§ **Activity**
Rewrite the part of the comment thread that begins at the words "NakiaPope said..." and stops after "care of everyone.", swapping "Elizabeth" for "Liz".

§ **Source passage**
Thanks for sharing, your post made me think of my own grandfather. He is from Dillon, SC, which is funny because we talked about this particular area in class. He came from a family of 5 and had to work very hard to be where he is today. He drove a school bus to help pay for college, and is a self-made man. He is one of the smartest people that I know, and was actually an SC Senator and owned his own collecting agency. My hope is that we can reform education so that all children are offered opportunities to make something of themselves, and that we can truly equalize education.

adraanna said...

I also thought of a family member when I read this post. However, the family member that I thought of was not a grandparent or great-grandparent, it was my father. My dad's family struggled to keep food on the table and clothes on everyones back. My grandfather was a military man, not home very often, and my grandmother stayed at home with the kids. All of my fathers brothers and my father worked from a very young age to financially support the family. They would pick up cans on the side of the street or sell vegetable from their garden in the summer. When my father was 14, he went to work in the cotton mill on 3rd shift while still going to school during the day. My father atteneded on year of college but could not keep up because he also had to work a full time job. Like Liz, my father is the smartest person I know. Education in the south is behind the rest of the country. The generation that this phenomenon are not as old as one might think. Hopefully we are catching up. I know that if my father would have had the chance to attend college he could have been so much more professionally than a paper machine operater at Bowater.

NakiaPope said...

A great post, Elizabeth. What struck me in your post was how important family is in the story -- that the family put its hopes in this one daughter who then was supposed to take care of everyone.

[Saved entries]
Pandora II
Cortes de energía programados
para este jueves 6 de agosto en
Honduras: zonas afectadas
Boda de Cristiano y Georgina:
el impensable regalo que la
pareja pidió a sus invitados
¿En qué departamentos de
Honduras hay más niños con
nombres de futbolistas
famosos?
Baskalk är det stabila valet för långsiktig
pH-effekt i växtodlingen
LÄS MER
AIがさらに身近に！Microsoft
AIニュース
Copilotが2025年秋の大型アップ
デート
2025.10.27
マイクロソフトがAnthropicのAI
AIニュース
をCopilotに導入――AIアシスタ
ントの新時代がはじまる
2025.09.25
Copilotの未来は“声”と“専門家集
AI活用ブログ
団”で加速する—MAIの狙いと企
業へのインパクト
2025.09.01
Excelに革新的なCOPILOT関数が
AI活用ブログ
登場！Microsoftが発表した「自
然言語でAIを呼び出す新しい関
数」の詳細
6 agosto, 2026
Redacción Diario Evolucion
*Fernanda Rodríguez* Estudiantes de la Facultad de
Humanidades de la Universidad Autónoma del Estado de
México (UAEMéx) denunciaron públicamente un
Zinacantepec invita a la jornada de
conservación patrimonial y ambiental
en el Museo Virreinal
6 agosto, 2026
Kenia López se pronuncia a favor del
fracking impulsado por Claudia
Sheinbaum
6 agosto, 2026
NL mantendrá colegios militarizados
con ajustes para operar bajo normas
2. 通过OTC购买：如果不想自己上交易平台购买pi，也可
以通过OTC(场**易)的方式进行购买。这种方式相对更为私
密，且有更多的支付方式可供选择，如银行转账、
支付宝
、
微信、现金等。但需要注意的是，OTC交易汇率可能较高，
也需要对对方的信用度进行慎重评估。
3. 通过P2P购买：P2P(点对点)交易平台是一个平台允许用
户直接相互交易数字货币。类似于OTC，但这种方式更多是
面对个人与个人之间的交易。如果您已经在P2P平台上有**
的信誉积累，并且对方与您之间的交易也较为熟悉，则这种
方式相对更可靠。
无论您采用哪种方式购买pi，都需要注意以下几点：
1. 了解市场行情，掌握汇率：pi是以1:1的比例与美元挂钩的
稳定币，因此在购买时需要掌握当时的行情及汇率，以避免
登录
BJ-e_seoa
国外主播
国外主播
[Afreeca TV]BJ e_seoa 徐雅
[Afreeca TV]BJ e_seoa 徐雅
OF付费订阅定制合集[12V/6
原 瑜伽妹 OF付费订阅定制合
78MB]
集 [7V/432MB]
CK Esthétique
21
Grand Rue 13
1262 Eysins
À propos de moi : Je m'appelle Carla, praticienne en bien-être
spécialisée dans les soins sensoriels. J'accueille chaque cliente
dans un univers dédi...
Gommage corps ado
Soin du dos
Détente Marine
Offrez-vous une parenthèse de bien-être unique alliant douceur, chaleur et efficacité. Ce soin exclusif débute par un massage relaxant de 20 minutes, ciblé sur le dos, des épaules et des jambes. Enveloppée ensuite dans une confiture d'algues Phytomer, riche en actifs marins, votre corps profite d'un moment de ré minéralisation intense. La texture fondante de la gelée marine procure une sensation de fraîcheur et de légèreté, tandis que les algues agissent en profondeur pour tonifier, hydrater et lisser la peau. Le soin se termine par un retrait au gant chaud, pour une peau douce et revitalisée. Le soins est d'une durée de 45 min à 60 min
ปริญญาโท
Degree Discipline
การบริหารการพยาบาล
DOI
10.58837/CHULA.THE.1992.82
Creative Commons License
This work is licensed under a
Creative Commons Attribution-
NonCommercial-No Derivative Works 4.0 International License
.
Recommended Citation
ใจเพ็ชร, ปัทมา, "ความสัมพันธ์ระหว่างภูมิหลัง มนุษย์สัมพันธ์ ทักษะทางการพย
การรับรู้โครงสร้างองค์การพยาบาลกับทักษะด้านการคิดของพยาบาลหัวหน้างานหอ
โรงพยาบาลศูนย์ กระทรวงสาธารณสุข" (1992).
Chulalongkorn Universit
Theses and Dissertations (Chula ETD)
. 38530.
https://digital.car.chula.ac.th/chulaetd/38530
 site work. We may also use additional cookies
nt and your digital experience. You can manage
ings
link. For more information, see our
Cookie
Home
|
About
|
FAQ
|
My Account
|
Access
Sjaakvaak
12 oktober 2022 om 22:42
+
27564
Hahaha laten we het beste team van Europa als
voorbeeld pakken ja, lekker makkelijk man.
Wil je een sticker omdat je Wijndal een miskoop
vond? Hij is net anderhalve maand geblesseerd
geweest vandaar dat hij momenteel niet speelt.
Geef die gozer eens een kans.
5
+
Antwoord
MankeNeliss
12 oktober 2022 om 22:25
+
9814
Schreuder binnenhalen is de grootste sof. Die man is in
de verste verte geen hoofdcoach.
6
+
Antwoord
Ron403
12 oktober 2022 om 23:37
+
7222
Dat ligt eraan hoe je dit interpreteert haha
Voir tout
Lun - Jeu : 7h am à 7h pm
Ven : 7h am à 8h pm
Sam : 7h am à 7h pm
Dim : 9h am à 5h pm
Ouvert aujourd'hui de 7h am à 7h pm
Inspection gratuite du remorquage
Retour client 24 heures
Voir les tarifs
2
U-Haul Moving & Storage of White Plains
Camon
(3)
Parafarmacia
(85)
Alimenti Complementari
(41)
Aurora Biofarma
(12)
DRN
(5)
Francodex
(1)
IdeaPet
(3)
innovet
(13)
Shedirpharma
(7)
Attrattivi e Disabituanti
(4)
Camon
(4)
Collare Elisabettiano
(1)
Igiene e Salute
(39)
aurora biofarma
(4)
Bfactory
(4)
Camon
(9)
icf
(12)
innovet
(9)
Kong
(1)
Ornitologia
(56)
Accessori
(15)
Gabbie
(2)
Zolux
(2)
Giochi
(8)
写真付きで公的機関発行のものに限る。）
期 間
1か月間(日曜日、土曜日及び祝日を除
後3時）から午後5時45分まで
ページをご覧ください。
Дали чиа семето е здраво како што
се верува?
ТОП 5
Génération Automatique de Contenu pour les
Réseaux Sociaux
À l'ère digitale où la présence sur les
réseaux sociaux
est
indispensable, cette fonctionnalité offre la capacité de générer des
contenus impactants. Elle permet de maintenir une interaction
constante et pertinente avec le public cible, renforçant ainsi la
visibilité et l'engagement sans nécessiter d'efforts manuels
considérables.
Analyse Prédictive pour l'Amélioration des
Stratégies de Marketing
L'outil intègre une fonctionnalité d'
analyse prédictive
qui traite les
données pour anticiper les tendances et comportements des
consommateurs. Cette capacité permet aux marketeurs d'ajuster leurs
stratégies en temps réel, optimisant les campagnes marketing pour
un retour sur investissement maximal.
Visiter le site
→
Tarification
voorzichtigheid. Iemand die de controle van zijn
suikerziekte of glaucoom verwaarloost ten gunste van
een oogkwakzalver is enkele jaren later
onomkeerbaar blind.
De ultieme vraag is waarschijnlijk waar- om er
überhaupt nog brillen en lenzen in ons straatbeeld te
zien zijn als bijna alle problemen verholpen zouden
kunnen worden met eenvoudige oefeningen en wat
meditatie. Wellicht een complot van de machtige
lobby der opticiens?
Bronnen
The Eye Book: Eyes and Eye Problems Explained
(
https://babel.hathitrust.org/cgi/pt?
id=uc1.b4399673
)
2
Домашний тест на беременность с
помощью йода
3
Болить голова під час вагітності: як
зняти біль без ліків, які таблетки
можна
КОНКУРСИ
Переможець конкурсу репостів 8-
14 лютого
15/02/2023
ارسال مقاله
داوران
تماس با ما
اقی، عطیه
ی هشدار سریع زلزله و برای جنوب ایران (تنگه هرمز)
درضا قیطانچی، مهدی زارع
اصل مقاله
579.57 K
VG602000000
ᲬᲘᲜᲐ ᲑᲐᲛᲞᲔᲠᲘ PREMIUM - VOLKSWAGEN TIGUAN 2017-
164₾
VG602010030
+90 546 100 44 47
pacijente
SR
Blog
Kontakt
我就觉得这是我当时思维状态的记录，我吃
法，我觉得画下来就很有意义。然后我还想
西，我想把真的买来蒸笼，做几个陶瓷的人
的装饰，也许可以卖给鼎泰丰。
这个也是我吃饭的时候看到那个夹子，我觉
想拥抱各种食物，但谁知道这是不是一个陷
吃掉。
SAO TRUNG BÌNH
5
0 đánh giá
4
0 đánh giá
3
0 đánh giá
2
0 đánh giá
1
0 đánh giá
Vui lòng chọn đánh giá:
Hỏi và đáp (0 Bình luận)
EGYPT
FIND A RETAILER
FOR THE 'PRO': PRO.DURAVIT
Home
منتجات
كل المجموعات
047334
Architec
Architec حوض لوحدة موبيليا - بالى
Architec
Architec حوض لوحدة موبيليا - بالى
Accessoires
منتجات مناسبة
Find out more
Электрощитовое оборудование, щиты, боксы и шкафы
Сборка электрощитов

§ **Response to this exercise**
NakiaPope said...

A great post, Liz. What struck me in your post was how important family is in the story -- that the family put its hopes in this one daughter who then was supposed to take care of everyone.